Using approaches from historical geography, Fowler sees the communists as struggling to break away from “spaces of dependence” to “spaces of engagement” in an attempt to advance their own notions of proletarian and national liberation. Bourgeois and Leninist conceptions of state borders could not stop them from trying to forge connections [End Page 294] that spanned the Pacific, Euro-Asia, and cities across the North American continent. They rebelled not only against the capitalist order but also against the strictures of international communism. At one point, Fowler calls Moscow the “metropole” and the Asian communist cells “colonies.” Geographies, she reminds us, are constructed and are continually contested. Her methodology helps to unify a story of disparate individuals, places, and activities and thus to supplement scholarship on international communism and Asian Americans.

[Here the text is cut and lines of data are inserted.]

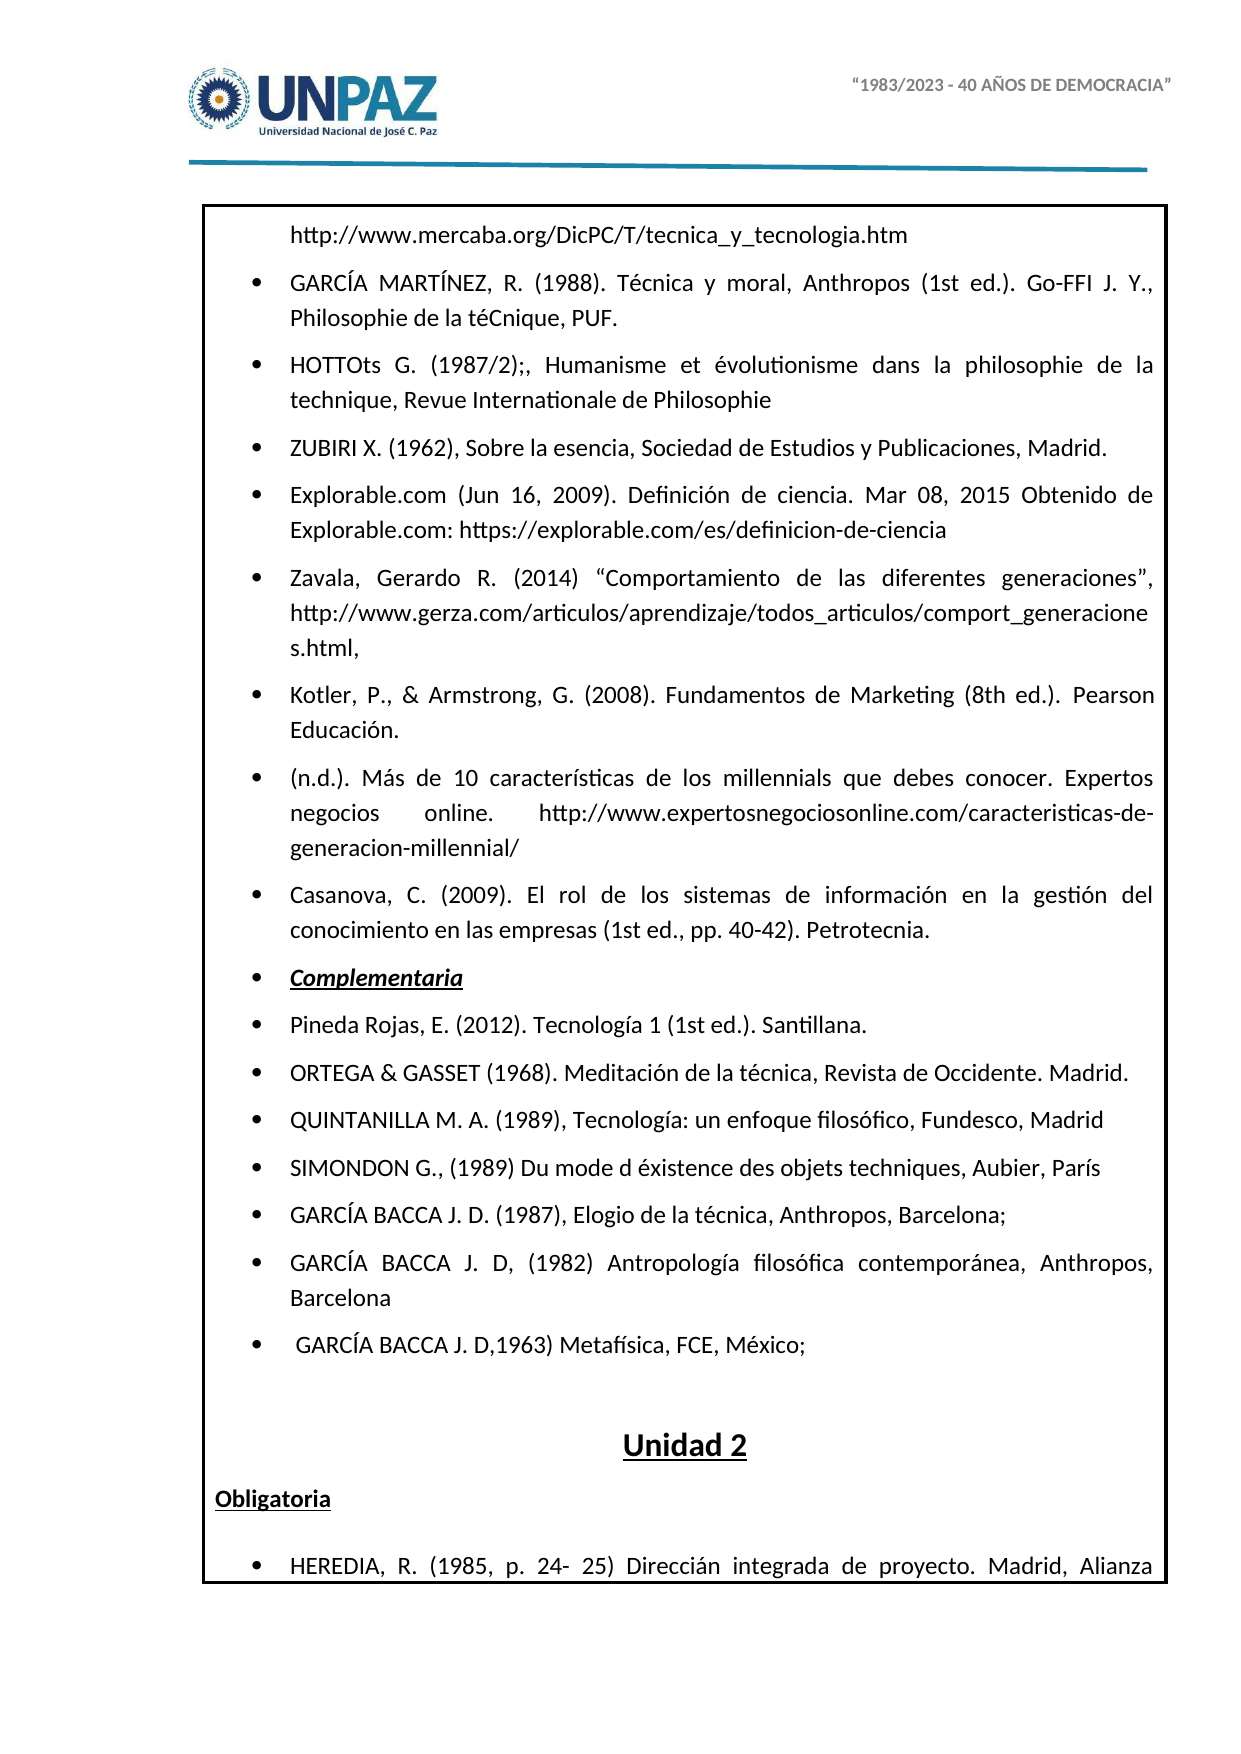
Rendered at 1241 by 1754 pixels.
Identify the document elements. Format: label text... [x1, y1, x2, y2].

table_cell Unidad 1 Obligatoria Tovar, M. (2009). Introducción. Las tecnologías de la información y las comunicaciones para la documentación (1st ed.). Universidad de Granada. García, M. R. (n.d.). TÉCNICA Y TECNOLOGÍA. Mercaba. http://www.mercaba.org/DicPC/T/tecnica_y_tecnologia.htm GARCÍA MARTÍNEZ, R. (1988). Técnica y moral, Anthropos (1st ed.). Go-FFI J. Y., Philosophie de la téCnique, PUF. HOTTOts G. (1987/2);, Humanisme et évolutionisme dans la philosophie de la technique, Revue Internationale de Philosophie ZUBIRI X. (1962), Sobre la esencia, Sociedad de Estudios y Publicaciones, Madrid. Explorable.com (Jun 16, 2009). Definición de ciencia. Mar 08, 2015 Obtenido de Explorable.com: https://explorable.com/es/definicion-de-ciencia Zavala, Gerardo R. (2014) “Comportamiento de las diferentes generaciones”, http://www.gerza.com/articulos/aprendizaje/todos_articulos/comport_generaciones.html, Kotler, P., & Armstrong, G. (2008). Fundamentos de Marketing (8th ed.). Pearson Educación. (n.d.). Más de 10 características de los millennials que debes conocer. Expertos negocios online. http://www.expertosnegociosonline.com/caracteristicas-de-generacion-millennial/ Casanova, C. (2009). El rol de los sistemas de información en la gestión del conocimiento en las empresas (1st ed., pp. 40-42). Petrotecnia. Complementaria Pineda Rojas, E. (2012). Tecnología 1 (1st ed.). Santillana. ORTEGA & GASSET (1968). Meditación de la técnica, Revista de Occidente. Madrid. QUINTANILLA M. A. (1989), Tecnología: un enfoque filosófico, Fundesco, Madrid SIMONDON G., (1989) Du mode d éxistence des objets techniques, Aubier, París GARCÍA BACCA J. D. (1987), Elogio de la técnica, Anthropos, Barcelona; GARCÍA BACCA J. D, (1982) Antropología filosófica contemporánea, Anthropos, Barcelona GARCÍA BACCA J. D,1963) Metafísica, FCE, México; Unidad 2 Obligatoria HEREDIA, R. (1985, p. 24- 25) Direccián integrada de proyecto. Madrid, Alianza Editorial DESCARTES, R. (1980) Discurso del nétodo. ( p. 83) Madrid, Alianza Editorial, ROSNAY, J. de. (1978)El ~nacroscopio. (p. 72), Ediciones AC. Gane y Sarson. (1979) Análisis Estructurado de Sistemas. Prentice-hall. Kendall y Kendall. (2005) Análisis y Diseño de Sistemas. Prentice-hall. Langefors, B. (1980) Teoría de los Sistemas de Información. Ed. El Ateneo. Cohen , D., & Asín Lares, E. (2010). Tecnologías de Información en los negocios (5th ed.). McGRAW-HILL. Complementaria LAUDON, K. C., & LAUDON, J. P. (2016). Sistemas de información gerencial (10th ed.). PEARSON EDUCACIÓN. LAUDON, K. C., & LAUDON, J. P. (2016). Sistemas de información gerencial (14th ed.). PEARSON EDUCACIÓN. O’Brien, J. A. (2001). Sistemas de información gerencia (14th ed.). Mc. Graw Hill. Senn, J. A. (2000). Análisis y Diseño de Sistemas de Información (14th ed.). Mc. Graw Hill. Unidad 3 Obligatoria Benchimol, D. (2011). Linux / coordinado (1st ed.). Fox Andina. Free Software Foundation, Inc. (n.d.). Categorías de software libre y software que no es libre. GNU. https://www.gnu.org/philosophy/categories.es.html Unidad 4 Obligatoria Cohen , D., & Asín Lares, E. (2010). Tecnologías de Información en los negocios (6th ed.). McGRAW-HILL. [205, 207, 1164, 1581]
picture [177, 59, 456, 150]
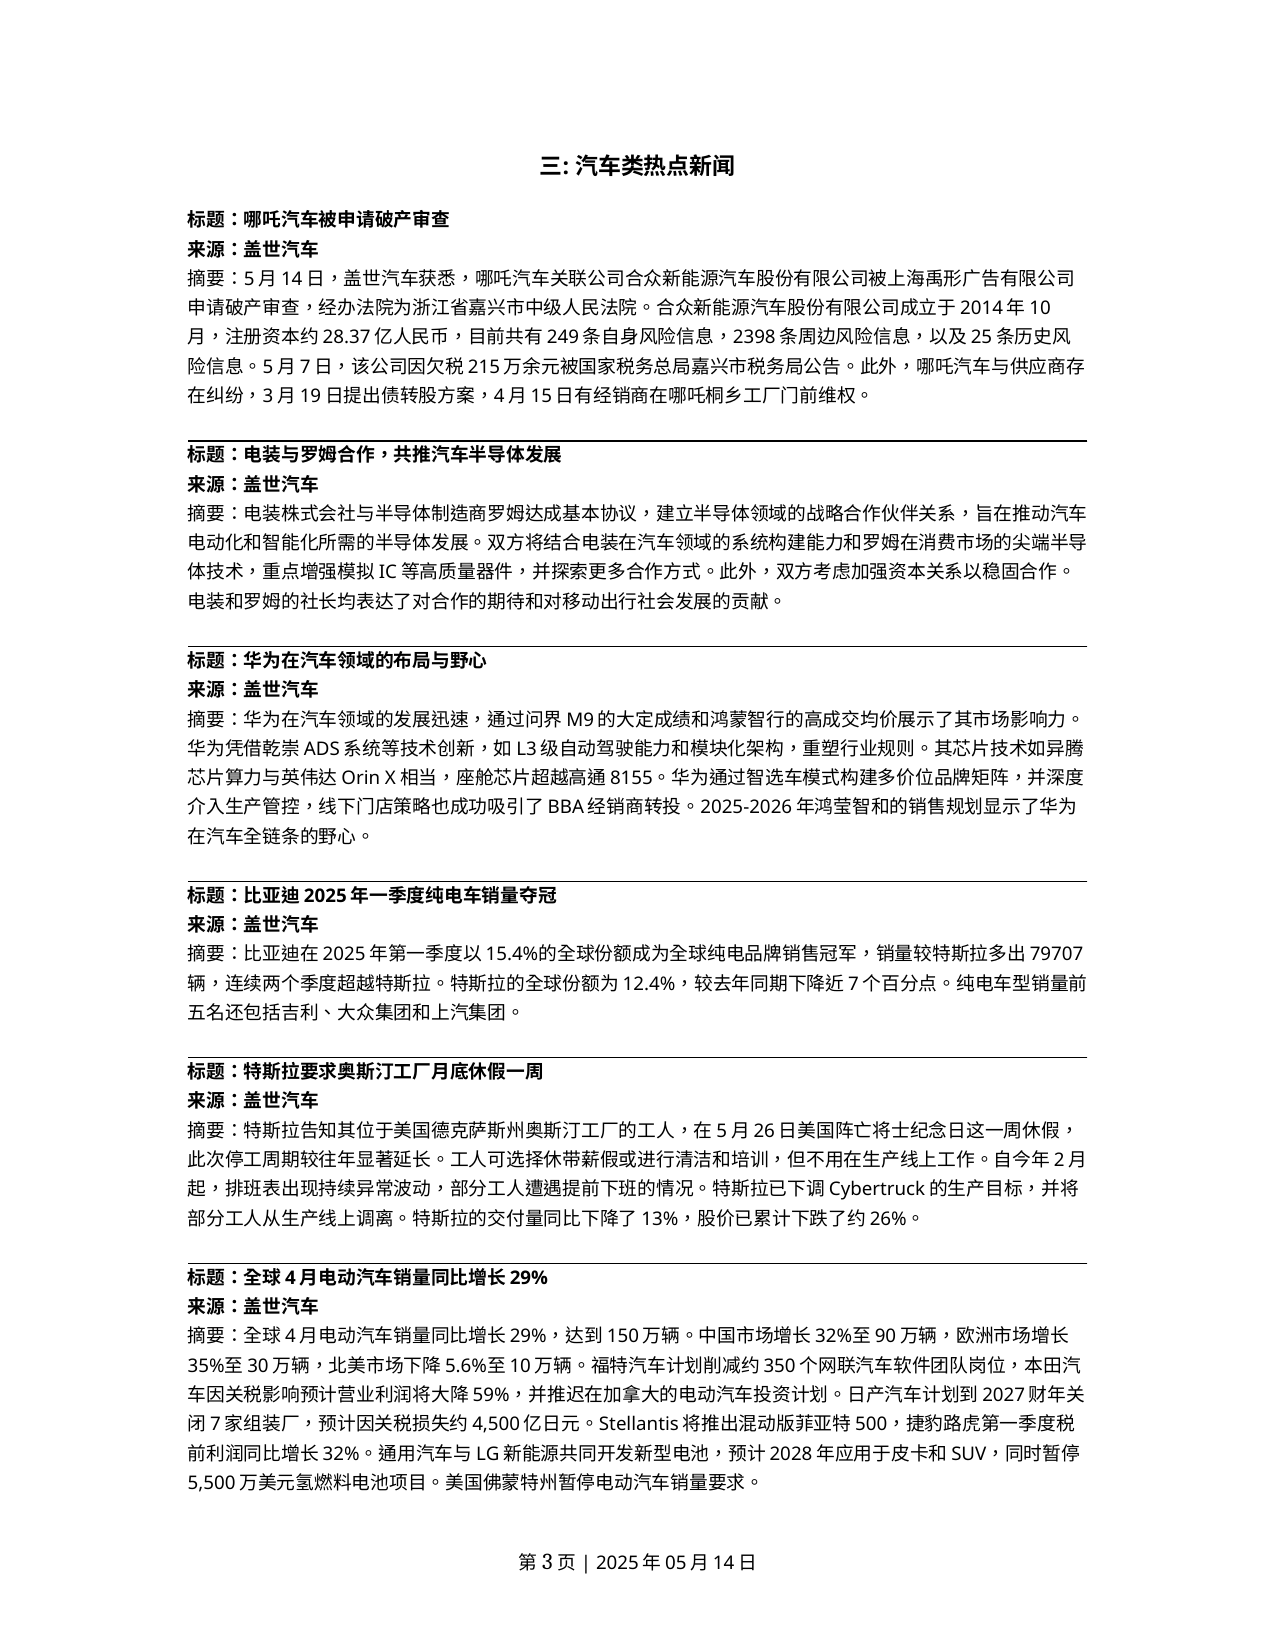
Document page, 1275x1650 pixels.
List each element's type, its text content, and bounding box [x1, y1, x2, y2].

text 来源：盖世汽车 [187, 236, 1087, 262]
text 来源：盖世汽车 [187, 677, 1087, 702]
text 摘要：5月14日，盖世汽车获悉，哪吒汽车关联公司合众新能源汽车股份有限公司被上海禹形广告有限公司申请破产审查，经办法院为浙江省嘉兴市中级人民法院。合众新能源汽车股份有限公司成立于2014年10月，注册资本约28.37亿人民币，目前共有249条自身风险信息，2398条周边风险信息，以及25条历史风险信息。5月7日，该公司因欠税215万余元被国家税务总局嘉兴市税务局公告。此外，哪吒汽车与供应商存在纠纷，3月19日提出债转股方案，4月15日有经销商在哪吒桐乡工厂门前维权。 [187, 265, 1087, 408]
text 摘要：全球4月电动汽车销量同比增长29%，达到150万辆。中国市场增长32%至90万辆，欧洲市场增长35%至30万辆，北美市场下降5.6%至10万辆。福特汽车计划削减约350个网联汽车软件团队岗位，本田汽车因关税影响预计营业利润将大降59%，并推迟在加拿大的电动汽车投资计划。日产汽车计划到2027财年关闭7家组装厂，预计因关税损失约4,500亿日元。Stellantis将推出混动版菲亚特500，捷豹路虎第一季度税前利润同比增长32%。通用汽车与LG新能源共同开发新型电池，预计2028年应用于皮卡和SUV，同时暂停5,500万美元氢燃料电池项目。美国佛蒙特州暂停电动汽车销量要求。 [187, 1323, 1087, 1494]
text 标题：特斯拉要求奥斯汀工厂月底休假一周 [187, 1058, 1087, 1084]
text 摘要：华为在汽车领域的发展迅速，通过问界M9的大定成绩和鸿蒙智行的高成交均价展示了其市场影响力。华为凭借乾崇ADS系统等技术创新，如L3级自动驾驶能力和模块化架构，重塑行业规则。其芯片技术如异腾芯片算力与英伟达Orin X相当，座舱芯片超越高通8155。华为通过智选车模式构建多价位品牌矩阵，并深度介入生产管控，线下门店策略也成功吸引了BBA经销商转投。2025-2026年鸿莹智和的销售规划显示了华为在汽车全链条的野心。 [187, 706, 1087, 848]
text 摘要：比亚迪在2025年第一季度以15.4%的全球份额成为全球纯电品牌销售冠军，销量较特斯拉多出79707辆，连续两个季度超越特斯拉。特斯拉的全球份额为12.4%，较去年同期下降近7个百分点。纯电车型销量前五名还包括吉利、大众集团和上汽集团。 [187, 941, 1087, 1025]
text 来源：盖世汽车 [187, 911, 1087, 937]
text 来源：盖世汽车 [187, 471, 1087, 496]
text 来源：盖世汽车 [187, 1088, 1087, 1113]
text 摘要：电装株式会社与半导体制造商罗姆达成基本协议，建立半导体领域的战略合作伙伴关系，旨在推动汽车电动化和智能化所需的半导体发展。双方将结合电装在汽车领域的系统构建能力和罗姆在消费市场的尖端半导体技术，重点增强模拟IC等高质量器件，并探索更多合作方式。此外，双方考虑加强资本关系以稳固合作。电装和罗姆的社长均表达了对合作的期待和对移动出行社会发展的贡献。 [187, 500, 1087, 613]
text 标题：全球4月电动汽车销量同比增长29% [187, 1264, 1087, 1290]
text 来源：盖世汽车 [187, 1293, 1087, 1319]
text 摘要：特斯拉告知其位于美国德克萨斯州奥斯汀工厂的工人，在5月26日美国阵亡将士纪念日这一周休假，此次停工周期较往年显著延长。工人可选择休带薪假或进行清洁和培训，但不用在生产线上工作。自今年2月起，排班表出现持续异常波动，部分工人遭遇提前下班的情况。特斯拉已下调Cybertruck的生产目标，并将部分工人从生产线上调离。特斯拉的交付量同比下降了13%，股价已累计下跌了约26%。 [187, 1117, 1087, 1230]
text 标题：华为在汽车领域的布局与野心 [187, 647, 1087, 673]
text 标题：比亚迪2025年一季度纯电车销量夺冠 [187, 882, 1087, 908]
text 标题：哪吒汽车被申请破产审查 [187, 207, 1087, 232]
text 标题：电装与罗姆合作，共推汽车半导体发展 [187, 442, 1087, 467]
text 三: 汽车类热点新闻 [187, 150, 1087, 181]
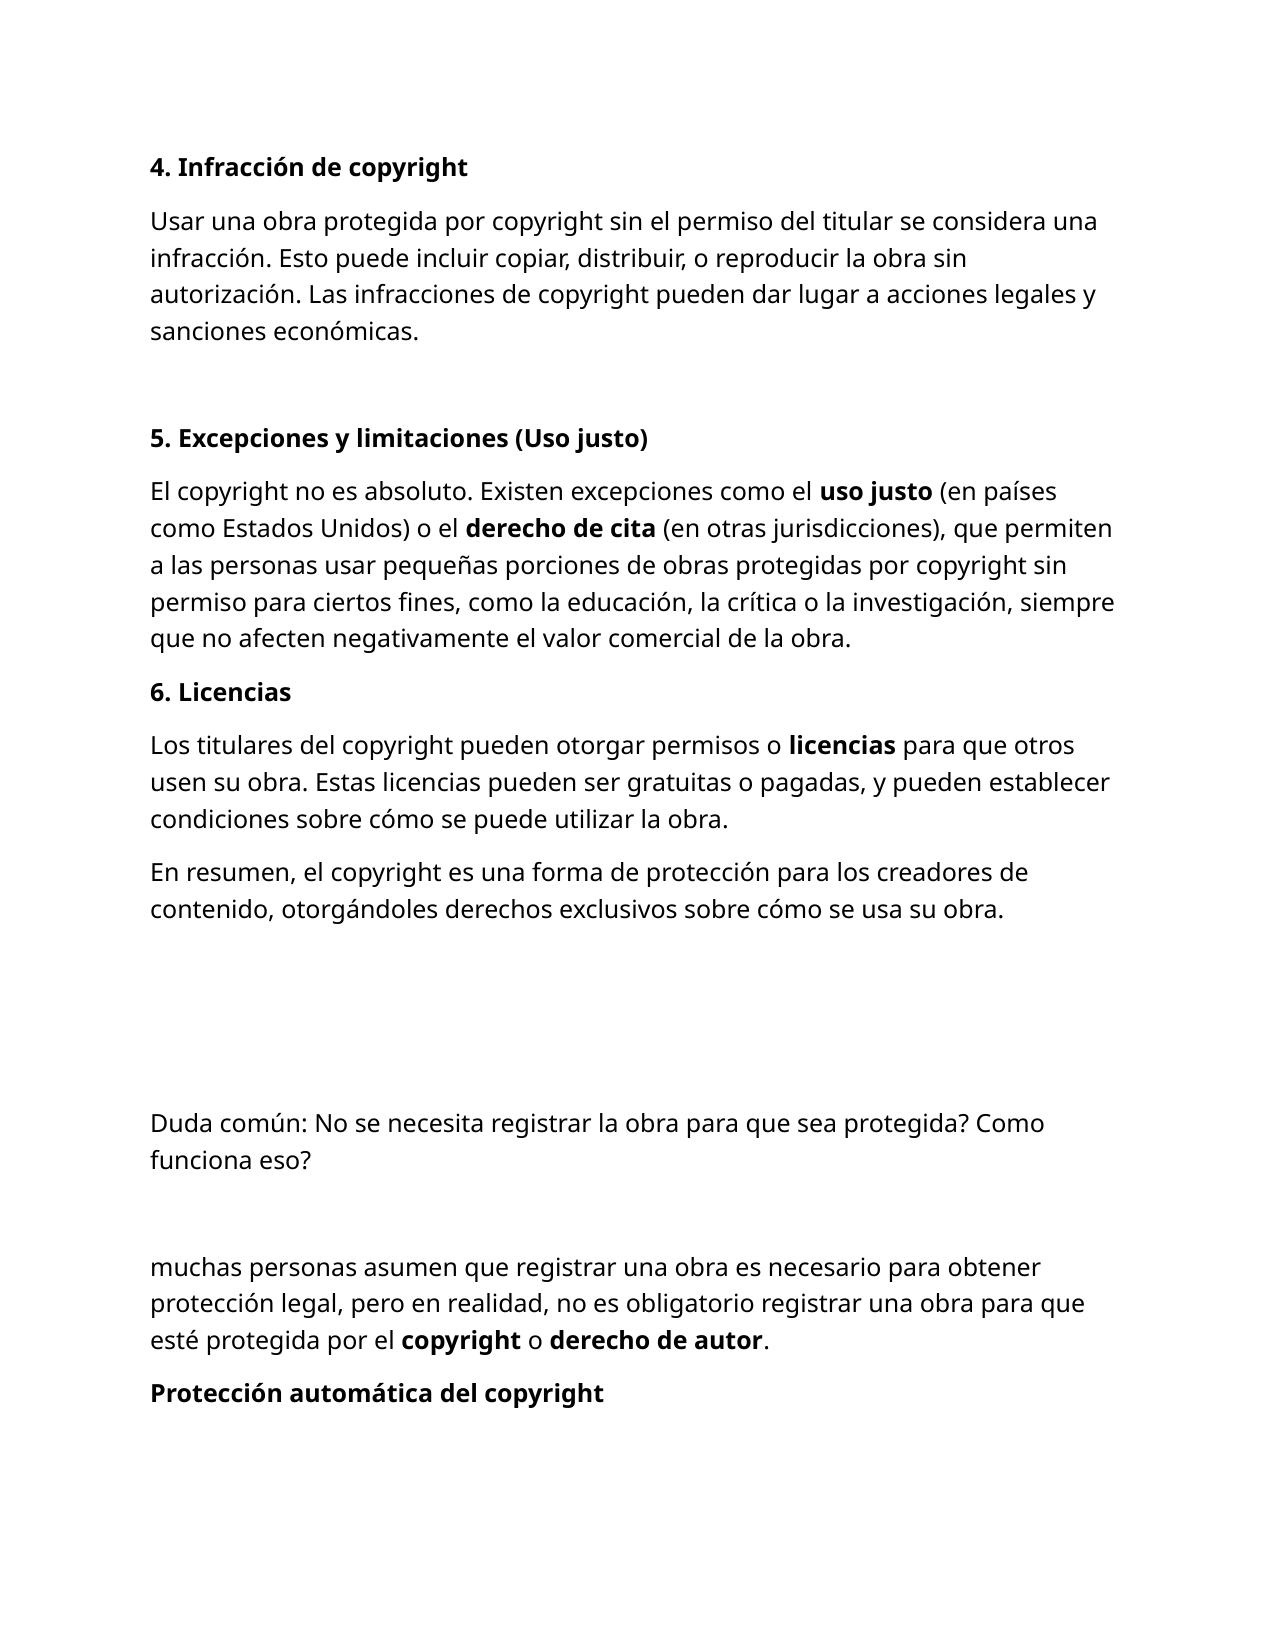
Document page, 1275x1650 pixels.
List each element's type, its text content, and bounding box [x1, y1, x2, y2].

text Usar una obra protegida por copyright sin el permiso del titular se considera una infracción. Esto puede incluir copiar, distribuir, o reproducir la obra sin autorización. Las infracciones de copyright pueden dar lugar a acciones legales y sanciones económicas. [150, 203, 1125, 348]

Unusual and intriguing characters abound in Fowler’s narrative. Maniwa Suekichi, a Japanese sailor who had jumped ship to try the life of a cowboy in the western United States, eventually became disillusioned and joined New York City’s socialist movement. Eiitaro Ishigaki, a young artist, befriended Katayama and became his confidante. H. T. Tsiang, a Stanford student from China and a radical journalist, collected a group of young Chinese intellectuals around him, even as his associates suspected his fidelity to Leninism. Unfortunately, these and many other colorful individuals make only brief appearances in Fowler’s book. She fails to mention that Ishigaki later became one of the leading social-realist artists in the country and that Tsiang tried his hand at creative writing and acting in Hollywood. By the end of Fowler’s impressive work, many names have cropped up, but few of them are accompanied by a full identity or insight into motives, ideals, or intentions.

Nonetheless, Fowler’s work is an ambitious effort to break from the confines of traditional intellectual approaches, craft a transnational history, and “liberate” the stories of those who had fallen within the crevices of established scholarship. Regrettably, Fowler ends her account in 1933, on the eve of the greatest period of communist activity among Asian Americans.